She made him nearly choke with her impromptu delivery made in flawless English and the most matter of fact way, without any attempts at formal introduction: “I can type, I have finished college, and I can bring you tea fresh from the valley.” Even as a petite 20-year-old in a faded salwar kameez and an oversized parka, Giti was authoritative, exuding a quiet confidence that was hard to contradict. She spoke of herself without sentiment and with a precision of approach that Mr Chatterjee would soon find indispensable. She had grown up in the tea plantation, her mother had left for work in Calcutta when she was a child and never returned, her father was an unskilled worker in the tea factory, but for Giti he had dreamt a better life, pouring all his meagre earnings into sending her to school and college. Shankar Rai was well known even in town as one of the plantation’s most loyal and warm hearted senior workers, and ever since his multiple sclerosis had become too advanced for him to go to work, Giti had taken over the house, doing odd jobs, teaching in local schools and giving painting lessons to children in town. “You paint?” the art lover in Mr Chatterjee was curious. “Not enough” Giti replied tersely, her voice slightly aquiver Mr Chatterjee thought.
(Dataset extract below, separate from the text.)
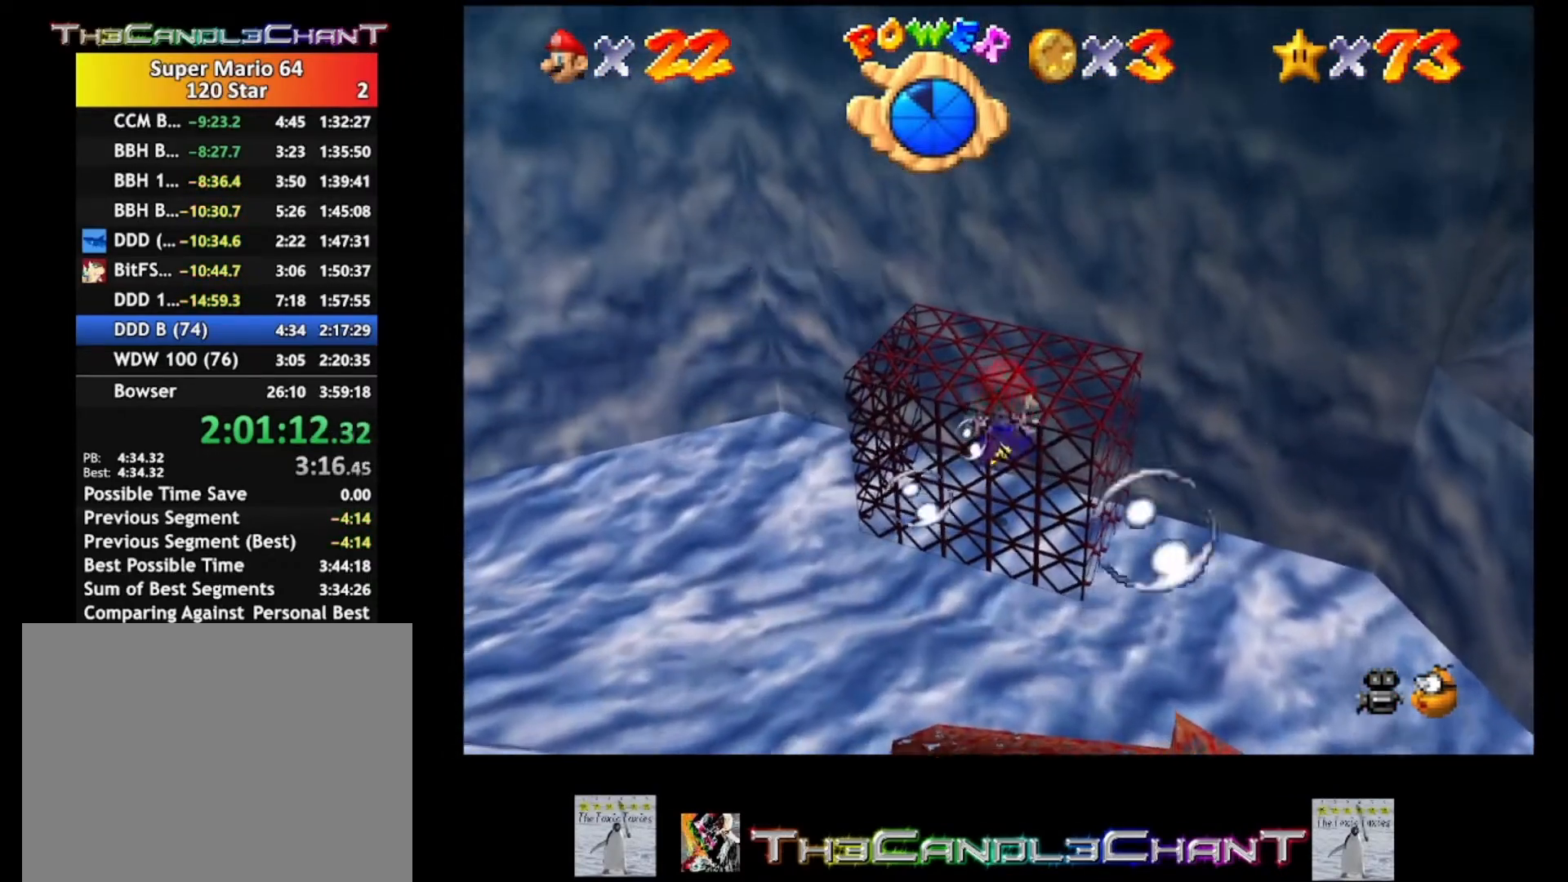
{"buttons": [], "left_stick": "center", "right_stick": "center", "events": [[167, "A", "up"], [333, "left_stick", "center"]]}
Mr Chatterjee’s inherent penchant for fairness made him hire her although he had wanted someone older and more professional. But something in her stoic seriousness made him want to confide in her right away. “I must remember to show her the painting when it arrives” he made a mental note as Giti settled to filing a fresh set of papers on Mr Chatterjee’s desk.

To celebrate his promotion and transfer to the hills, his colleagues in Calcutta had gifted him a painting, an original, sourced from a collector in London. He hadn’t had the chance to see it before he left for the hills. It would take another couple of weeks to arrive at his office. It had been painted by a local artist, a Rinpoche whose works had gained prominence through the efforts of a collector and critic from London who lauded them for their secular subjects and vivid depiction of everyday life in the hills. “I must remember to ask her about the scandal,” Mr Chatterjee thought.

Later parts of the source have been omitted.